### INSTRUCTIONS TO FOLLOW
Can you edit the listing below so that "COMMUNES" becomes "VILLES", with everything else unchanged and the pictures left out?

[Recorded data]

= = = = =

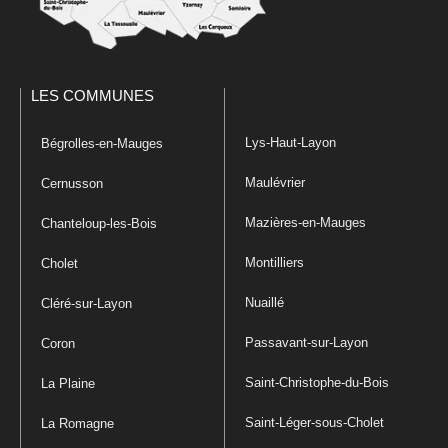
LES COMMUNES
Lys-Haut-Layon
Bégrolles-en-Mauges
Maulévrier
Cernusson
Mazières-en-Mauges
Chanteloup-les-Bois
Montilliers
Cholet
Nuaillé
Cléré-sur-Layon
Passavant-sur-Layon
Coron
Saint-Christophe-du-Bois
La Plaine
Saint-Léger-sous-Cholet
La Romagne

= = = = =

### RESULT OF THE EXERCISE
LES VILLES
Lys-Haut-Layon
Bégrolles-en-Mauges
Maulévrier
Cernusson
Mazières-en-Mauges
Chanteloup-les-Bois
Montilliers
Cholet
Nuaillé
Cléré-sur-Layon
Passavant-sur-Layon
Coron
Saint-Christophe-du-Bois
La Plaine
Saint-Léger-sous-Cholet
La Romagne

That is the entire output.